Dwarf galaxies more than 1 million light-years apart should lead completely independent lives in terms of the formation of new stars. However, researchers have found that galaxies located by up to 13 million light-years apart slowed down and then instantaneously accelerated their birth rate of stars.

This Rutgers University-led study, published in the Astrophysical Journal, could lead to greater comprehension of the Universe.

“It appears that these galaxies are responding to a large-scale change in their environment in the same way a good economy can spur a baby boom,” explained Charlotte Olsen, a doctoral student from the Department of Physics and Astronomy in the School of Arts and Sciences at Rutgers University-New Brunswick, who led the research.

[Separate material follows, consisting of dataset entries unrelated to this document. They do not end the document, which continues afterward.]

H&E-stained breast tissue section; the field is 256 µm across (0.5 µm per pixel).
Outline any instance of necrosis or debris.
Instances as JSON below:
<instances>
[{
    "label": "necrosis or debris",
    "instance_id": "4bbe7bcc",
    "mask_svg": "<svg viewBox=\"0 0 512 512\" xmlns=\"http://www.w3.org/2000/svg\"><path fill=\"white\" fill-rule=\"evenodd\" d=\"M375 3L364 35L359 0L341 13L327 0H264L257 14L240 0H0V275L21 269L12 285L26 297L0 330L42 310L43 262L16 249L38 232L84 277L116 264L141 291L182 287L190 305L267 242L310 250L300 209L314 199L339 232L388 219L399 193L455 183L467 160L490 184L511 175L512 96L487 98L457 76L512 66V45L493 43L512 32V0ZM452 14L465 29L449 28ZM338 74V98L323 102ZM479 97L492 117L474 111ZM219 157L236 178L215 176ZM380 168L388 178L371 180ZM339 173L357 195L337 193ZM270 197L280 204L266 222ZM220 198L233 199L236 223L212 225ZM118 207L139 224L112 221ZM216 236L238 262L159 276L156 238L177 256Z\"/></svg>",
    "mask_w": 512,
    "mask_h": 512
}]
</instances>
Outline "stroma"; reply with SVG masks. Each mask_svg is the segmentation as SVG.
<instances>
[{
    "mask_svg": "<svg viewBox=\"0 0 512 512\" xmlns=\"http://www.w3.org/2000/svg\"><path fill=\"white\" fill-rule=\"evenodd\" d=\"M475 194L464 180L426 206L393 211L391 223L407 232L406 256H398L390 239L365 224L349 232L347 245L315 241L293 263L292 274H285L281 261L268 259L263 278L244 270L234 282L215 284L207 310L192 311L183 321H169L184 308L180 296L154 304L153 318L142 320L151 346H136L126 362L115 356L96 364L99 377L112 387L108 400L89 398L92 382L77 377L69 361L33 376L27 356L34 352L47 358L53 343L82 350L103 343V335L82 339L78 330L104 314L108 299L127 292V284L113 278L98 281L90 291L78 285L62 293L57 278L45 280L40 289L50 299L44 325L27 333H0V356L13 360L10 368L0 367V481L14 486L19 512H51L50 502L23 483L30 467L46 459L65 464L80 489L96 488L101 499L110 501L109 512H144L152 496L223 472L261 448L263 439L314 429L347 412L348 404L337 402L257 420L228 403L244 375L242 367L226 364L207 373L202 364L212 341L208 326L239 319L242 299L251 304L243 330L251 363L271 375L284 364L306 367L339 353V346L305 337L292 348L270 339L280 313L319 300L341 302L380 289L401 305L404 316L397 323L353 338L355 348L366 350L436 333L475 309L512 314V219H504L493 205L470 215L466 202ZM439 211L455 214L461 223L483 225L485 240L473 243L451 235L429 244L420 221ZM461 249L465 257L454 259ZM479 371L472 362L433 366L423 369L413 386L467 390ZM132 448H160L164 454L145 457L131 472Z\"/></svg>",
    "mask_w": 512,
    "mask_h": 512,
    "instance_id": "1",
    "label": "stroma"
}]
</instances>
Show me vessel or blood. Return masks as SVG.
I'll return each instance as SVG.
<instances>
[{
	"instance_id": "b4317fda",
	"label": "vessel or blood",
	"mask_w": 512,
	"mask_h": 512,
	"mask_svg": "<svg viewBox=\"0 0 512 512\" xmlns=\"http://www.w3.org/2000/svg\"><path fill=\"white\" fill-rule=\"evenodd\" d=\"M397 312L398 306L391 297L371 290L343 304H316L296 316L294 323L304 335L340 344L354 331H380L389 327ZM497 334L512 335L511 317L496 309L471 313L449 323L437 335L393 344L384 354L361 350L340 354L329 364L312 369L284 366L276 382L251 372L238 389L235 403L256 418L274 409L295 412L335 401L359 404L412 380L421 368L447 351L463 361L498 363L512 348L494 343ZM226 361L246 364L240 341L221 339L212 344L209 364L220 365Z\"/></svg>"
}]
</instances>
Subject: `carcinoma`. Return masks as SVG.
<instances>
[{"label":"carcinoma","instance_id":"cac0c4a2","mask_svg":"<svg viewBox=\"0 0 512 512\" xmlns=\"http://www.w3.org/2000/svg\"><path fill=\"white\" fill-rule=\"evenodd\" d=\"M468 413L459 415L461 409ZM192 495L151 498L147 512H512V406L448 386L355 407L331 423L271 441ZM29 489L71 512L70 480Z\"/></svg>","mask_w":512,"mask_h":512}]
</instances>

“We found that regardless of whether these galaxies were next-door neighbours or not, they stopped and then started forming new stars at the same time as if they’d all influenced each other through some extra-galactic social network,” added Eric Gawiser, a professor in the Department of Physics and Astronomy and co-author of the study.

The simultaneous reduction in the stellar birth rate in the dwarf galaxies began 6 billion years ago, and the surge in birth rate started 3 billion years ago.

Understanding how galaxies develop entails unravelling the numerous processes that impact them over their lifetimes that span billions of years. Star formation is one of the most fundamental processes. The stellar birth rate can grow when galaxies collide or interact, and galaxies can stop forming new stars if the gas – primarily hydrogen – that makes the stars is lost.

Star formation histories portray a detailed record of environmental conditions as a galaxy “grew up.” Dwarf galaxies are the most frequent but smallest type of galaxies in the Universe, and they are particularly susceptible to the influences of their surrounding environment.

The 36 dwarf galaxies included a diverse array of environments at expanses as far as 13 million light-years from the Milky Way. The environmental change the galaxies responded to must be something that distributes fuel for galaxies very far apart. This may mean encountering a huge cloud of gas or a phenomenon in the Universe we do not yet understand, according to Olsen.

The researchers employed two techniques to evaluate star formation histories. One uses light from individual stars within galaxies, while the other uses the light of a whole galaxy, including a broad range of colours.

“The full impact of the discovery is not yet known as it remains to be seen how much our current models of galaxy growth need to be modified to understand this surprise,” commented Gawiser. “If the result cannot be explained within our current understanding of cosmology, that would be a huge implication, but we have to give the theorists a chance to read our paper and respond with their own research advances.”

“The James Webb Space Telescope, scheduled to be launched by NASA this October, will be the ideal way to add that new data to find out just how far outwards from the Milky Way this ‘baby boom’ extended,” concluded Olsen.